(Saved entries)
################
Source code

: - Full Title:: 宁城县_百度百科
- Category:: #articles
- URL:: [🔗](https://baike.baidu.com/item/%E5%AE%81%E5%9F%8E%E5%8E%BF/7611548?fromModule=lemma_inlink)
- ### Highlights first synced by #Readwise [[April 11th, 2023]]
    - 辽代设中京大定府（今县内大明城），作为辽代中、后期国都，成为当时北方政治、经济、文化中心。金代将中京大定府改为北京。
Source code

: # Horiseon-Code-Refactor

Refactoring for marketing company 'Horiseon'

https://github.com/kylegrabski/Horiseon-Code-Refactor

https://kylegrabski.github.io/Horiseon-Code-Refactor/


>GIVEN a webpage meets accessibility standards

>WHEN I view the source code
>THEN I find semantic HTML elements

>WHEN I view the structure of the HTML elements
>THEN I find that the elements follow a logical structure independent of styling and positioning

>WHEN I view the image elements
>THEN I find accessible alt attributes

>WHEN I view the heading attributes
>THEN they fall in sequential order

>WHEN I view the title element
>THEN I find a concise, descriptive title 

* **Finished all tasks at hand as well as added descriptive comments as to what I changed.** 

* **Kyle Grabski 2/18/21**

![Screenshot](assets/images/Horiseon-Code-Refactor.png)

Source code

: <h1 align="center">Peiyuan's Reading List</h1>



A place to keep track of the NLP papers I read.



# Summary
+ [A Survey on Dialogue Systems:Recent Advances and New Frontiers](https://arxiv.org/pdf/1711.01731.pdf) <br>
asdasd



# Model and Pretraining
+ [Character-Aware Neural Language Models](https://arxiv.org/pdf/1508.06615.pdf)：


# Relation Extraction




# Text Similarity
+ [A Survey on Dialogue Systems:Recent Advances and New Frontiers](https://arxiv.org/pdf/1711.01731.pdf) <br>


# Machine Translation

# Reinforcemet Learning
################
EXERCISE INSTRUCTIONS: In the entries above, some lines hold the string "WHEN". Copy each of them.

EXPECTED ANSWER:
>WHEN I view the source code
>WHEN I view the structure of the HTML elements
>WHEN I view the image elements
>WHEN I view the heading attributes
>WHEN I view the title element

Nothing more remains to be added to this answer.